Written problem :: Copy out, word for word, the lines from the one containing "pose: elev=162.6 azim=137.3" through the end of the items, both ends included.

— start Records for processing —

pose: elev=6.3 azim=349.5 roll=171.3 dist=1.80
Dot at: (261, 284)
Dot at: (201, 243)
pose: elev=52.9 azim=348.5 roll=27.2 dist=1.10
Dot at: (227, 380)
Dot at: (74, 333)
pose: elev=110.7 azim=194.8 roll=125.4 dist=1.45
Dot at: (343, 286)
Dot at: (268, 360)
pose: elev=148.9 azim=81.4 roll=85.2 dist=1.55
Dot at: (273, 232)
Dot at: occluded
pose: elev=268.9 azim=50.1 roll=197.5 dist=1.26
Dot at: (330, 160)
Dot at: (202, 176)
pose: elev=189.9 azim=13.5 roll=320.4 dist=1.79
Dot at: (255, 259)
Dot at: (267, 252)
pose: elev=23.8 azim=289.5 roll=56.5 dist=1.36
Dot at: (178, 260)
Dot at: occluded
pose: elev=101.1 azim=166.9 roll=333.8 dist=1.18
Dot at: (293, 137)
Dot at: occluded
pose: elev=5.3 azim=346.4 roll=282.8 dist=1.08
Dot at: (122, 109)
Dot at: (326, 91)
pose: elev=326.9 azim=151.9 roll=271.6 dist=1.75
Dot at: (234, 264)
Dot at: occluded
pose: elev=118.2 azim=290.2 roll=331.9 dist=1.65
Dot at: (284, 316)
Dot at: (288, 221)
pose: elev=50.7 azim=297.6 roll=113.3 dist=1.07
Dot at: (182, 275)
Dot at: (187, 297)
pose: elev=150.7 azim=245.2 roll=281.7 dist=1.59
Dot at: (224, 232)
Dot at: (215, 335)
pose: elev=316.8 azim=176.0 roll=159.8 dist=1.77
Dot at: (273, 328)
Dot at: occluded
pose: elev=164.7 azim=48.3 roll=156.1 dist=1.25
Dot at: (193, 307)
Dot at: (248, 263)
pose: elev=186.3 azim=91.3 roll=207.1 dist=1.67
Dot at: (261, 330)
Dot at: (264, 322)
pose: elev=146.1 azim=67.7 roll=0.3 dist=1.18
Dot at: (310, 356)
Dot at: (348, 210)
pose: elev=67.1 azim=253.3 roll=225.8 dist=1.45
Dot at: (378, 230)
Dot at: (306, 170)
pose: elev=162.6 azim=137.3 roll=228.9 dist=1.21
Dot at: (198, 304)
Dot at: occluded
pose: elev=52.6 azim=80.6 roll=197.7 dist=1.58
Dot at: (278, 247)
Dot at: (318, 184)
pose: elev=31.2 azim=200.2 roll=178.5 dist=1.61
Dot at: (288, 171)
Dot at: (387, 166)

— end Records for processing —

Answer to the exercise ::
pose: elev=162.6 azim=137.3 roll=228.9 dist=1.21
Dot at: (198, 304)
Dot at: occluded
pose: elev=52.6 azim=80.6 roll=197.7 dist=1.58
Dot at: (278, 247)
Dot at: (318, 184)
pose: elev=31.2 azim=200.2 roll=178.5 dist=1.61
Dot at: (288, 171)
Dot at: (387, 166)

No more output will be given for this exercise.